DNA analysis is a sophisticated (and usually accurate) tool for solving crimes; especially sex offenses, murders and other violent crimes. If police already have a suspect, any traces of DNA left at the crime scene can be analyzed and potentially matched to samples taken from the suspect.
In cases where there is no immediate suspect, however, DNA matching is somewhat a matter of chance. Most states, including Michigan, now keep DNA databases of individuals who have been convicted of certain crimes. The logic behind criminal DNA databases is that individuals who commit serious crimes like rape and murder have likely already been identified within the criminal justice system. By checking crime scene DNA against the database, police might be able to identify a known offender.

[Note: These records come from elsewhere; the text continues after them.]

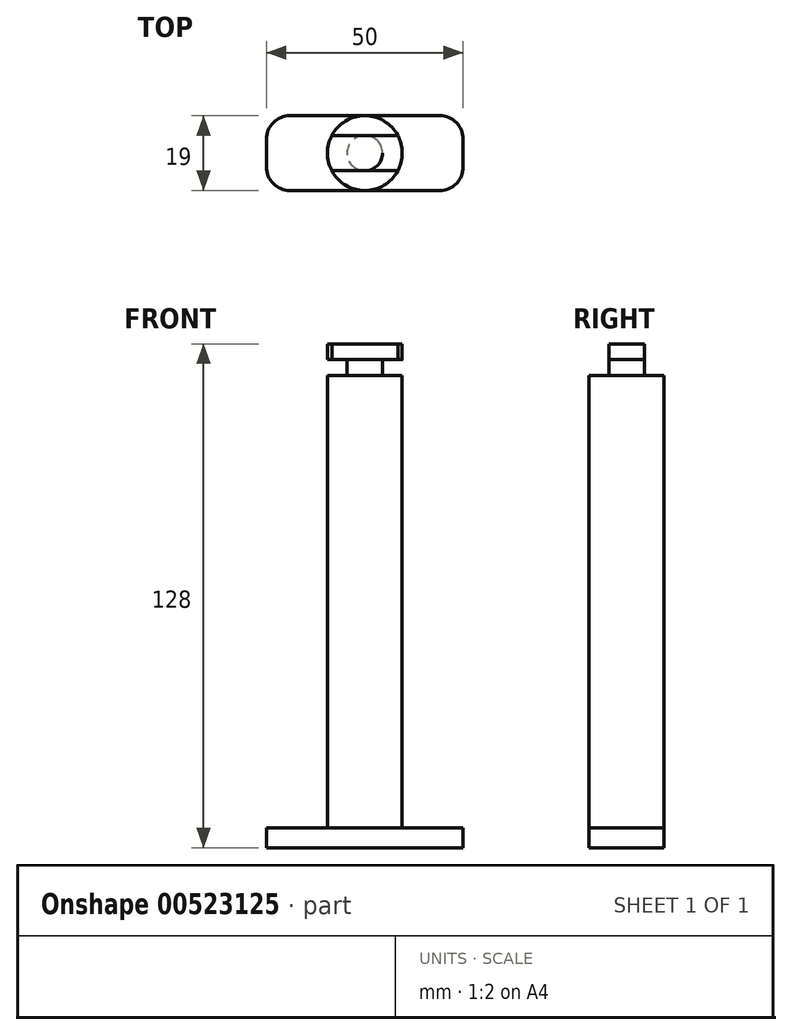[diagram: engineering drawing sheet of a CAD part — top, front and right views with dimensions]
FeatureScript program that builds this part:
annotation { "Feature Type Name" : "Feature", "Feature Type Description" : "" }
export const myFeature = defineFeature(function(context is Context, id is Id, definition is map)
    precondition{}
    {
        {
            var Q0;
            Q0=qCreatedBy(makeId("Top.planeOp"),FACE);
            var sketch = newSketch(context, id + "F0", { "sketchPlane" : qUnion([Q0])});
            skCircle(sketch, "E0", {"center": v(0, 0) * mm, "radius": 9.5 * mm});
            skLineSegment(sketch, "E1.bottom", {"start": v(-25, 9.5) * mm, "end": v(25, 9.5) * mm});
            skLineSegment(sketch, "E1.top", {"start": v(-25, -9.5) * mm, "end": v(25, -9.5) * mm});
            skLineSegment(sketch, "E1.left", {"start": v(-25, 9.5) * mm, "end": v(-25, -9.5) * mm});
            skLineSegment(sketch, "E1.right", {"start": v(25, 9.5) * mm, "end": v(25, -9.5) * mm});
            skSolve(sketch);
        }
        {
            var Q0;
            Q0=makeQuery(id+"F0.imprint","IMPRINT",FACE,{"disambiguationData":[TD([[makeQuery(id+"F0.imprint","IMPRINT",EDGE,{"derivedFrom":sQuery(id+"F0.wireOp",EDGE,"E0")}),1.0]])]});
            extrude(context, id + "F1", {"entities" : qUnion([Q0]), "depth" : 115 * mm, "offsetDistance" : 25 * mm});
        }
        {
            var Q0;
            {var subQ5=sQuery(id+"F0.wireOp",EDGE,"E1.left");Q0=makeQuery(id+"F0.imprint","IMPRINT",FACE,{"disambiguationData":[TD([[makeQuery(id+"F0.imprint","IMPRINT",EDGE,{"derivedFrom":subQ5}),1.0]])]});}
            var Q1;
            {var subQ5=sQuery(id+"F0.wireOp",EDGE,"E1.right");Q1=makeQuery(id+"F0.imprint","IMPRINT",FACE,{"disambiguationData":[TD([[makeQuery(id+"F0.imprint","IMPRINT",EDGE,{"derivedFrom":subQ5}),-1.0]])]});}
            var Q2;
            {var subQ0=sQuery(id+"F0.wireOp",EDGE,"E0");var subQ1=makeQuery(id+"F0.imprint","INTERSECT",VERTEX,{"derivedFrom":[subQ0,sQuery(id+"F0.wireOp",EDGE,"E1.bottom")]});Q2=makeQuery(id+"F0.imprint","IMPRINT",FACE,{"disambiguationData":[TD([[makeQuery(id+"F0.imprint","IMPRINT",EDGE,{"disambiguationData":[TD([[subQ1,-1.0]])],"derivedFrom":subQ0}),1.0]])]});}
            extrude(context, id + "F2", {"entities" : qUnion([Q0, Q1, Q2]), "operationType" : NewBodyOperationType.ADD, "oppositeDirection" : true, "depth" : 5 * mm, "offsetDistance" : 25 * mm});
        }
        {
            var Q0;
            Q0=makeQuery(id+"F2.opExtrude","SWEPT_EDGE",EDGE,{"disambiguationData":[OSD([sQuery(id+"F0.wireOp",EDGE,"E1.bottom"),sQuery(id+"F0.wireOp",EDGE,"E1.left")])]});
            var Q1;
            Q1=makeQuery(id+"F2.opExtrude","SWEPT_EDGE",EDGE,{"disambiguationData":[OSD([sQuery(id+"F0.wireOp",EDGE,"E1.top"),sQuery(id+"F0.wireOp",EDGE,"E1.left")])]});
            var Q2;
            Q2=makeQuery(id+"F2.opExtrude","SWEPT_EDGE",EDGE,{"disambiguationData":[OSD([sQuery(id+"F0.wireOp",EDGE,"E1.bottom"),sQuery(id+"F0.wireOp",EDGE,"E1.right")])]});
            var Q3;
            Q3=makeQuery(id+"F2.opExtrude","SWEPT_EDGE",EDGE,{"disambiguationData":[OSD([sQuery(id+"F0.wireOp",EDGE,"E1.top"),sQuery(id+"F0.wireOp",EDGE,"E1.right")])]});
            fillet(context, id + "F3", {"entities" : qUnion([Q0, Q1, Q2, Q3]), "radius" : 6 * mm, "tangentPropagation" : true, "allowEdgeOverflow" : false});
        }
        {
            var Q0;
            Q0=makeQuery(id+"F1.opExtrude","CAP_FACE",FACE,{"disambiguationData":[OSD([sQuery(id+"F0.wireOp",EDGE,"E0")])],"isStart":false});
            var sketch = newSketch(context, id + "F4", { "sketchPlane" : qUnion([Q0])});
            skCircle(sketch, "E2", {"center": v(0, 0) * mm, "radius": 4.5 * mm});
            skSolve(sketch);
        }
        {
            var Q0;
            Q0=makeQuery(id+"F4.imprint","IMPRINT",FACE,{"disambiguationData":[TD([[makeQuery(id+"F4.imprint","IMPRINT",EDGE,{"derivedFrom":sQuery(id+"F4.wireOp",EDGE,"E2")}),1.0]])]});
            extrude(context, id + "F5", {"entities" : qUnion([Q0]), "operationType" : NewBodyOperationType.ADD, "depth" : 4 * mm, "offsetDistance" : 25 * mm});
        }
        {
            var Q0;
            Q0=makeQuery(id+"F5.opExtrude","CAP_FACE",FACE,{"disambiguationData":[OSD([sQuery(id+"F4.wireOp",EDGE,"E2")])],"isStart":false});
            var sketch = newSketch(context, id + "F6", { "sketchPlane" : qUnion([Q0])});
            skLineSegment(sketch, "E3.bottom", {"start": v(-9.5, 4.5) * mm, "end": v(9.5, 4.5) * mm});
            skLineSegment(sketch, "E3.top", {"start": v(-9.5, -4.5) * mm, "end": v(9.5, -4.5) * mm});
            skLineSegment(sketch, "E3.left", {"start": v(-9.5, 4.5) * mm, "end": v(-9.5, -4.5) * mm});
            skLineSegment(sketch, "E3.right", {"start": v(9.5, 4.5) * mm, "end": v(9.5, -4.5) * mm});
            skPoint(sketch, "E3.middle", {"position": v(0, 0) * mm});
            skCircle(sketch, "E4", {"center": v(0, 0) * mm, "radius": 9.5 * mm});
            skSolve(sketch);
        }
        {
            var Q0;
            {var subQ0=makeQuery(id+"F5.opExtrude","CAP_EDGE",EDGE,{"disambiguationData":[OSD([sQuery(id+"F4.wireOp",EDGE,"E2")])],"isStart":false});var subQ1=makeQuery(id+"F6.imprint","INTERSECT",VERTEX,{"derivedFrom":[subQ0,sQuery(id+"F6.wireOp",EDGE,"E3.bottom")]});Q0=makeQuery(id+"F6.imprint","IMPRINT",FACE,{"disambiguationData":[TD([[makeQuery(id+"F6.imprint","IMPRINT",EDGE,{"disambiguationData":[TD([[subQ1,-1.0]])],"derivedFrom":subQ0}),1.0]])]});}
            var Q1;
            {var subQ0=sQuery(id+"F6.wireOp",EDGE,"E4");var subQ1=sQuery(id+"F6.wireOp",EDGE,"E3.bottom");var subQ2=makeQuery(id+"F6.imprint","INTERSECT",VERTEX,{"disambiguationData":[OD(0.0)],"derivedFrom":[subQ1,subQ0]});Q1=makeQuery(id+"F6.imprint","IMPRINT",FACE,{"disambiguationData":[TD([[makeQuery(id+"F6.imprint","IMPRINT",EDGE,{"disambiguationData":[TD([[subQ2,-1.0]])],"derivedFrom":subQ1}),-1.0]])]});}
            var Q2;
            {var subQ0=sQuery(id+"F6.wireOp",EDGE,"E4");var subQ6=sQuery(id+"F6.wireOp",EDGE,"E3.bottom");var subQ7=makeQuery(id+"F6.imprint","INTERSECT",VERTEX,{"disambiguationData":[OD(1.0)],"derivedFrom":[subQ6,subQ0]});Q2=makeQuery(id+"F6.imprint","IMPRINT",FACE,{"disambiguationData":[TD([[makeQuery(id+"F6.imprint","IMPRINT",EDGE,{"disambiguationData":[TD([[subQ7,1.0]])],"derivedFrom":subQ6}),-1.0]])]});}
            extrude(context, id + "F7", {"entities" : qUnion([Q0, Q1, Q2]), "operationType" : NewBodyOperationType.ADD, "depth" : 4 * mm, "offsetDistance" : 25 * mm});
        }
    });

Of course, this technique is only successful if the unknown suspect already has a criminal record that required submitting a DNA sample. If they are not in the database, it is of little help to investigators.
To combat this problem, law enforcement agencies in a number of states have begun to implement or consider a technique known as familial (DNA) searching. It essentially widens the database search to include individuals who are likely related to the person whose DNA was discovered at the crime scene. For instance, an unknown suspect may not be in the database, but perhaps his brother is.
Over the past decade, familial searching has been used more than a dozen times in cases around the United States. It is currently being considered in a rape and murder cold case in New York. There is little debate about the fact that it can provide valuable leads.
But there are also serious concerns, both ethical and practical. First of all, it casts a very wide net; one that is far wider than intended when most criminal DNA databases were created. There are concerns that such a wide search could be in violation of the Fourth Amendment’s ban on unreasonable search and seizure.
Second, no crime-fighting tool is error-proof. By expanding a DNA search to include likely family members, innocent individuals could be wrongfully implicated in crimes they had no connection to. Even in regular criminal testing of DNA, errors can and do occur. Often, they are related to evidence being tainted or mishandled in a lab environment.
There may be no easy answer to whether or not familial searches can or should be used. But it is an issue that, at the very least, requires significant thought and ethical debate.